[Required task] Reproduce every line of the rows below verbatim, leaving out the pictures.

(begin)

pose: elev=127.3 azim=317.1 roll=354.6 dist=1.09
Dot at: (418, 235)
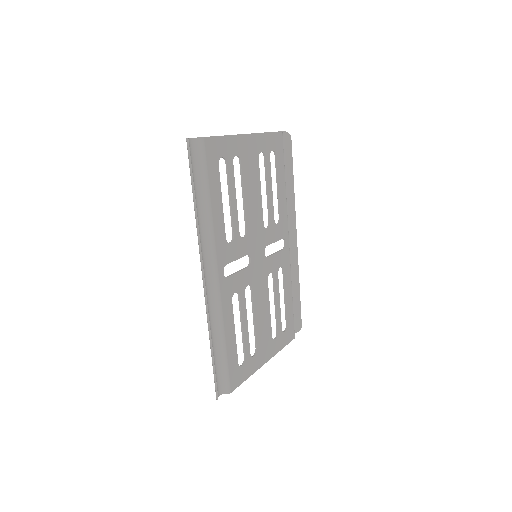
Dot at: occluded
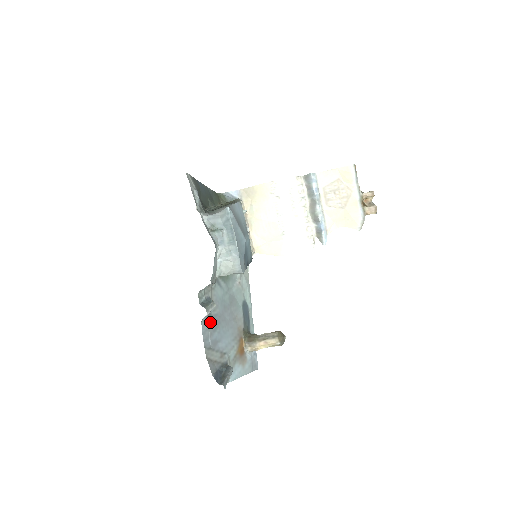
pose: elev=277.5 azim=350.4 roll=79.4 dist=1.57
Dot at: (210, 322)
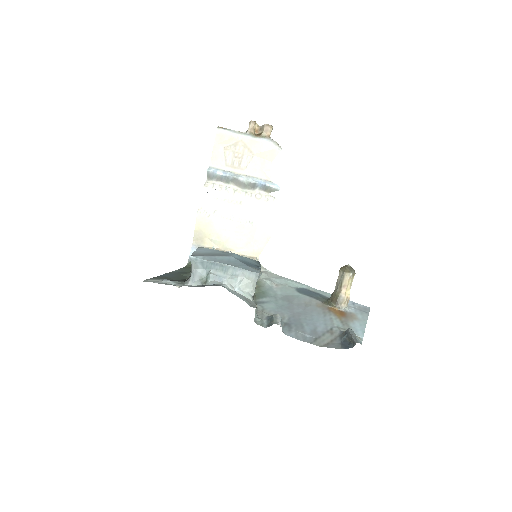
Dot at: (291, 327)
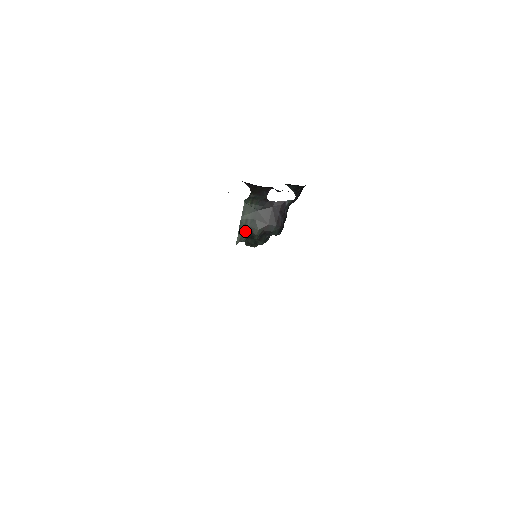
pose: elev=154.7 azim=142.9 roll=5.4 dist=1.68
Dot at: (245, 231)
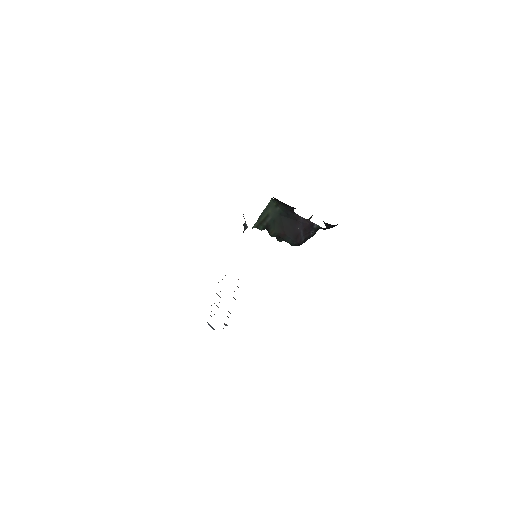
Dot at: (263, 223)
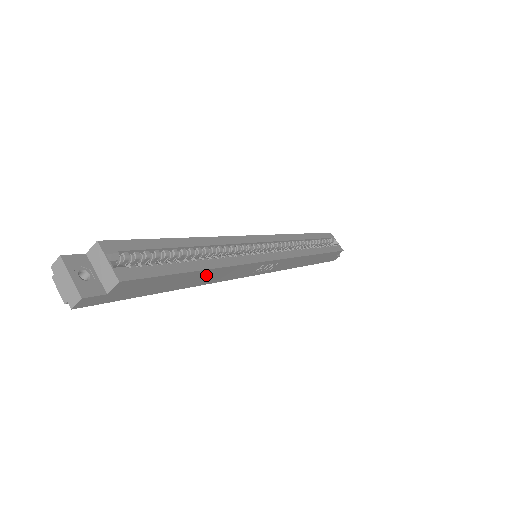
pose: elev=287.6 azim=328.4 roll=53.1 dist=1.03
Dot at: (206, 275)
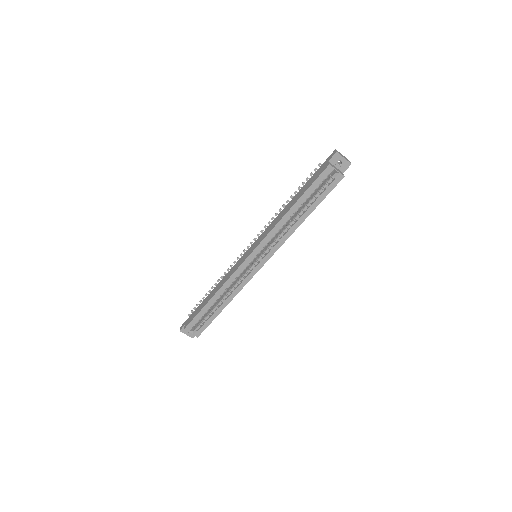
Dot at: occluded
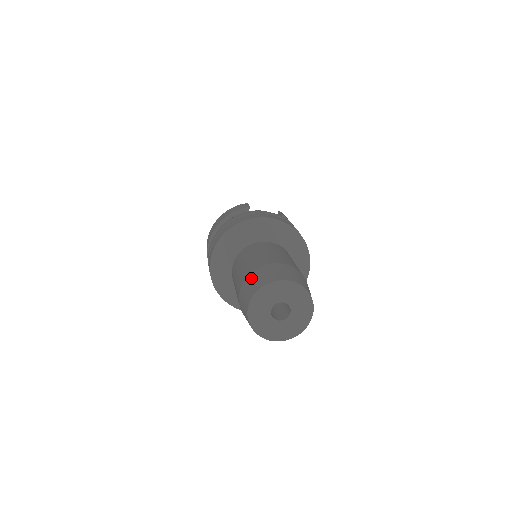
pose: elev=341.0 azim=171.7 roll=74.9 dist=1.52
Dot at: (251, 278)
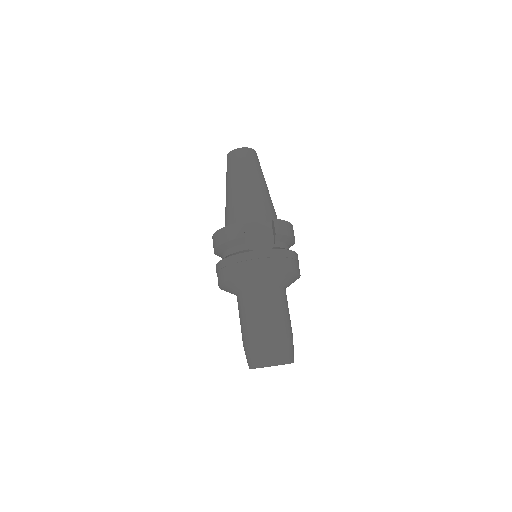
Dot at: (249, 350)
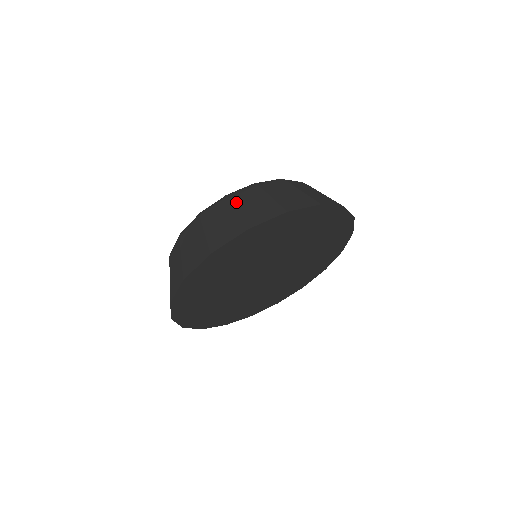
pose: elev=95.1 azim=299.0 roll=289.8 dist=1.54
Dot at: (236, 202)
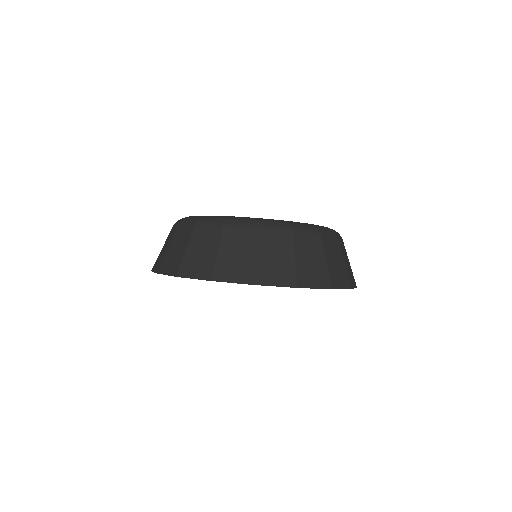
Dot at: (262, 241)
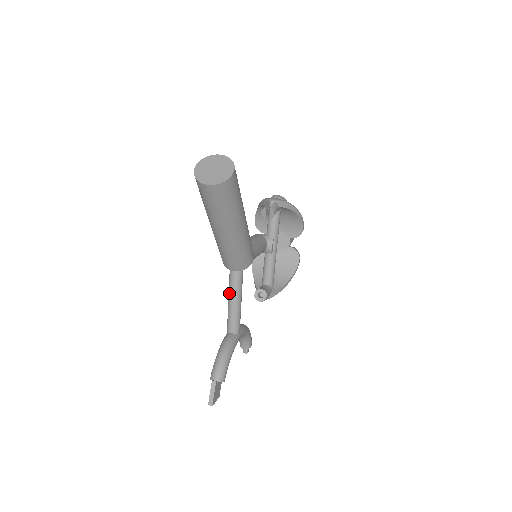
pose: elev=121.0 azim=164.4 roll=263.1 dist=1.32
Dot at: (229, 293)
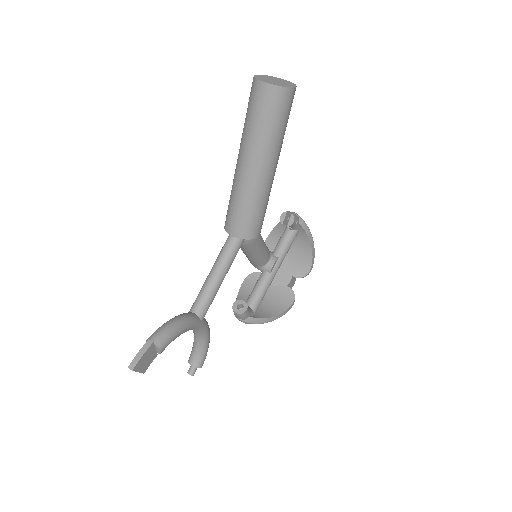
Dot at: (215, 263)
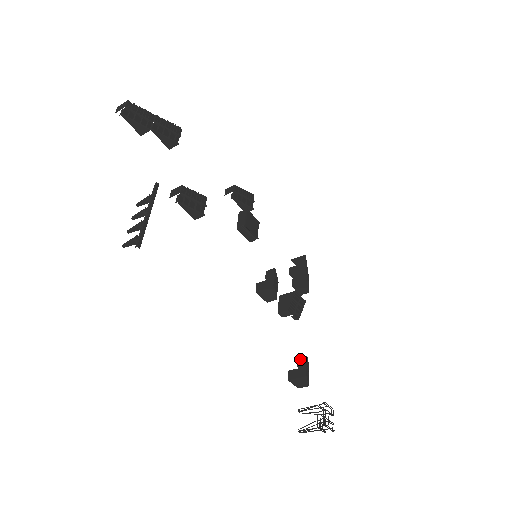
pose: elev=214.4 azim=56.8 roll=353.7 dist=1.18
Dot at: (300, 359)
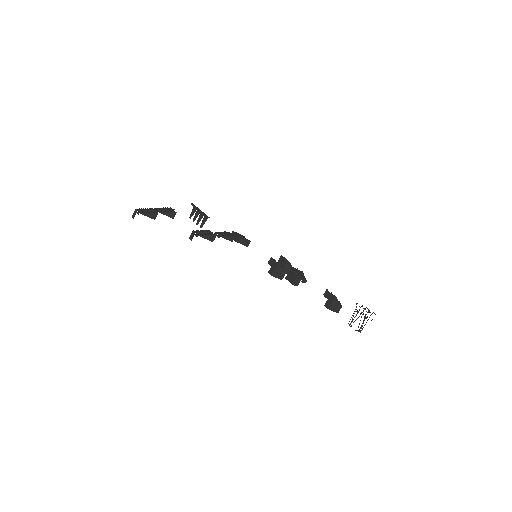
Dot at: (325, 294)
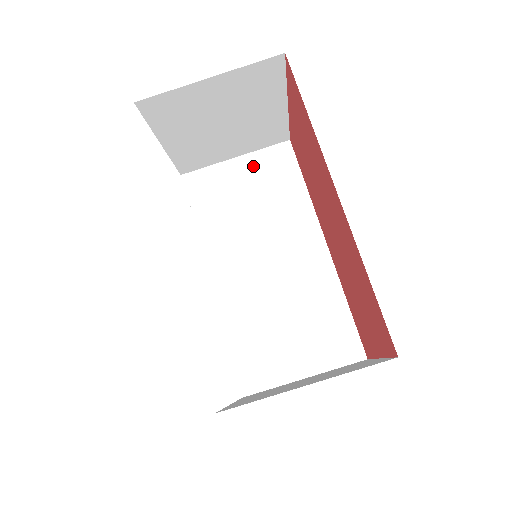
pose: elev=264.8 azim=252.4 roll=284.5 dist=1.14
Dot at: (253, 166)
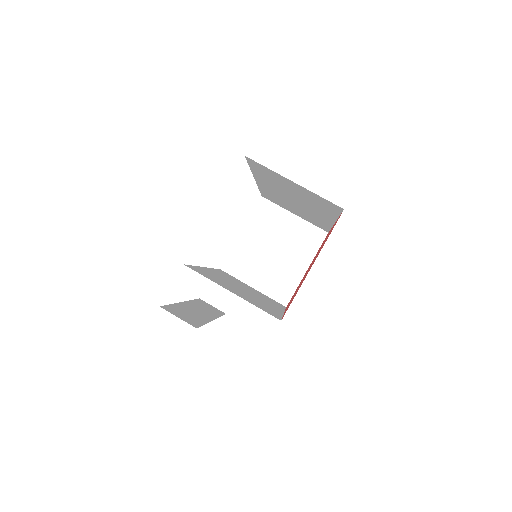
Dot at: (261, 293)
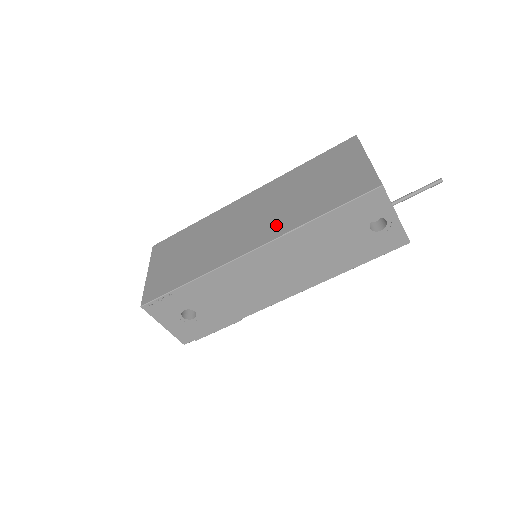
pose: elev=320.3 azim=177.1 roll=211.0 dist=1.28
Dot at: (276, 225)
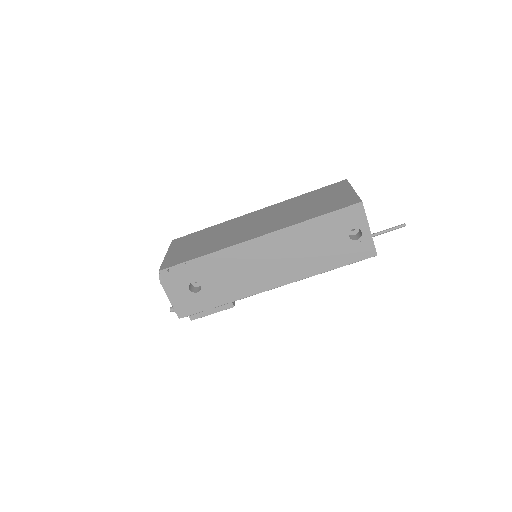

(end)

[Solution for this exercise]
pose: elev=127.3 azim=317.1 roll=354.6 dist=1.09
Dot at: (418, 235)
Dot at: occluded
pose: elev=277.5 azim=350.4 roll=79.4 dist=1.57
Dot at: (210, 322)
Dot at: (291, 327)
pose: elev=154.7 azim=142.9 roll=5.4 dist=1.68
Dot at: (245, 231)
Dot at: (263, 223)
pose: elev=287.6 azim=328.4 roll=53.1 dist=1.03
Dot at: (206, 275)
Dot at: occluded
pose: elev=341.0 azim=171.7 roll=74.9 dist=1.52
Dot at: (251, 278)
Dot at: (249, 350)
pose: elev=95.1 azim=299.0 roll=289.8 dist=1.54
Dot at: (236, 202)
Dot at: (262, 241)
pose: elev=121.0 azim=164.4 roll=263.1 dist=1.32
Dot at: (229, 293)
Dot at: (215, 263)
pose: elev=214.4 azim=56.8 roll=353.7 dist=1.18
Dot at: (300, 359)
Dot at: (325, 294)
pose: elev=264.8 azim=252.4 roll=284.5 dist=1.14
Dot at: (253, 166)
Dot at: (261, 293)
pose: elev=320.3 azim=177.1 roll=211.0 dist=1.28
Dot at: (276, 225)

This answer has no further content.